▶ **SOURCE DOCUMENT**:
Referring to FIG. 1, an exhaust hood 100 has side skirts 106 and an exhaust collar 100 which is connectable to an exhaust duct (not shown) such that air and fumes are drawn into a recess 108 and out through the exhaust collar 110. A retrofit discharging module 140 has a fan module 101 containing a blower (not shown), that draws ambient room air into a duct 102 and passes the air into a distribution channel 104 pressurizing it such that air issues from an array of holes in the distribution channel 104 as individual air jets that expand due to air entrainment and coalesce a short distance thereafter to form a curtain jet 112. A cooking appliance top surface is indicated at 114. The retrofit discharging module 140 is attached to the exhaust hood 100 at its forward edge and requires only electrical connections to operate. Preferably, the fan module 101 is provided with a flow controller, such as a damper or a speed controller, to permit the flow rate to be adjusted to fit the operating conditions of the hood 100 exhaust flow rate. Preferably, the distribution channel 104 is a plenum. The holes (apertures) in the plenum 104 can be arranged so as to form substantially a straight line across a length of the plenum 104. The size of the holes and the distance between them can vary based on the particular application. The discharging plenum 104 can be configured to be tilted with respect to the forward edge of the exhaust hood. This can change the direction in which the holes are facing the cooking appliance, and thus the direction of the curtain jet 112. The direction of the curtain jet 112 can be changed to be anything between a substantially vertical and a substantially horizontal direction.


In the embodiment of FIG. 2, the curtain jet 231 is shown forming an angle intermediate between the vertical and horizontal. This configuration may be used in embodiments where the exhaust hood 234 protects a platen grill 232 having a platen 230. The angle may be chosen such that the jet 112 clears a forward edge 235 of the platen 230 when the platen 230 is in a raised position.


Referring to FIG. 3, an exhaust hood 200 has side panels (the panels are sometimes called skirts) 208 and an exhaust collar 201 which is connectable to an exhaust duct (not shown) such that air and fumes are drawn into a recess 209 and out through the exhaust collar 201. A capture augmentation device 260 has a fan module 204 containing a blower (not shown separately), that draws ambient room air into a duct 205 and passes the air into a distribution plenum 206 such that the air issues from an array of holes in the plenum 206 forming a curtain jet 212. The plenum 206, and similar elements with jet-forming holes in them, is also referred to as a header. A cooking appliance, such as a fryer or other kitchen appliance, may be located beneath the recess 209.

▶ **WRITTEN PROBLEM A**:
In the exhaust hood description, what does the retrofit discharging module require in order to operate?
▶ **WRITTEN PROBLEM B**:
List every figure that the exhaust hood description refers to.
▶ **WRITTEN PROBLEM C**:
Write the next part of the exhaust hood description, starting after its final sentence.

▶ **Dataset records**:

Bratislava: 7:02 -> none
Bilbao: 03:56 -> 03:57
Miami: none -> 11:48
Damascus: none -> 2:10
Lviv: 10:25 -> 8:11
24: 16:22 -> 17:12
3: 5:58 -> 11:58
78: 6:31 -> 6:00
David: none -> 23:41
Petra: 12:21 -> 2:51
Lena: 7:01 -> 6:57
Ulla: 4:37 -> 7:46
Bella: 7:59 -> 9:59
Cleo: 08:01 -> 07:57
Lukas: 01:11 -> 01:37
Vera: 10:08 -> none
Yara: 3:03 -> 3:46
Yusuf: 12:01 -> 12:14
...
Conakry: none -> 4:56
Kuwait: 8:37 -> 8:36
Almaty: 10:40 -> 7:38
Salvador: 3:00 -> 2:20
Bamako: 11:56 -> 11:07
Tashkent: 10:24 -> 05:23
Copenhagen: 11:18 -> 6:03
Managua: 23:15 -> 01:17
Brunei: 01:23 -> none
--
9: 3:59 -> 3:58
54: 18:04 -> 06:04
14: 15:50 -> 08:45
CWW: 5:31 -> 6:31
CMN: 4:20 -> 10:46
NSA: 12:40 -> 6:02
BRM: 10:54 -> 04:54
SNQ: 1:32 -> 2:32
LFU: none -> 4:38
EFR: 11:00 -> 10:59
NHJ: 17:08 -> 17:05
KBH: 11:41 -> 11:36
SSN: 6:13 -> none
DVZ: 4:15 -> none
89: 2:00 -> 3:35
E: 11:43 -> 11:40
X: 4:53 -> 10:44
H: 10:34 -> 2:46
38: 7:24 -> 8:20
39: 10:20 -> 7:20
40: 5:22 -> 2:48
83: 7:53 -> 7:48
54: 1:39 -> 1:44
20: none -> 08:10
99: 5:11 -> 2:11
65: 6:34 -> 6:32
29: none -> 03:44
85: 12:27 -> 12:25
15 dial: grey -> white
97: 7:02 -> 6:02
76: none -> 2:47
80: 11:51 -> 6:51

▶ **RESULT A**:
It requires only electrical connections.

▶ **RESULT B**:
FIG. 1, FIG. 2, FIG. 3

▶ **RESULT C**:
The capture augmentation device 260 is attached to the hood 200 at its forward edge and requires only electrical connections to operate. Preferably, the fan module 204 is provided with a flow controller, such as a damper or a speed controller, to permit the flow rate to be adjusted to fit the operating conditions of the hood 200 exhaust flow rate. A perimeter 250 of the exhaust hood includes a forward edge 254 and at least one descending side edge 252 of the hood. The side skirts 208 of this embodiment have cut-out areas 210 shaped and sized to permit cooking implements, such as fryer baskets to be moved away from the fryer (not shown) which would reside below the recess 209.


Descending plenums 202 with arrays of holes are connected to receive air from the plenum 206 and thereby form curtain jets 214 as shown. The curtain jets 214 effectively extend the effect of the side skirts 208 into the recess areas 210. The direction of the curtain jets may be altered according to various embodiments. For example, the curtain jets 214 can be partially directed toward the opposite side panel 208 (that is, inwardly toward the middle of the recess) rather than parallel to the side panel 208 (i.e., in the plane of panel 208).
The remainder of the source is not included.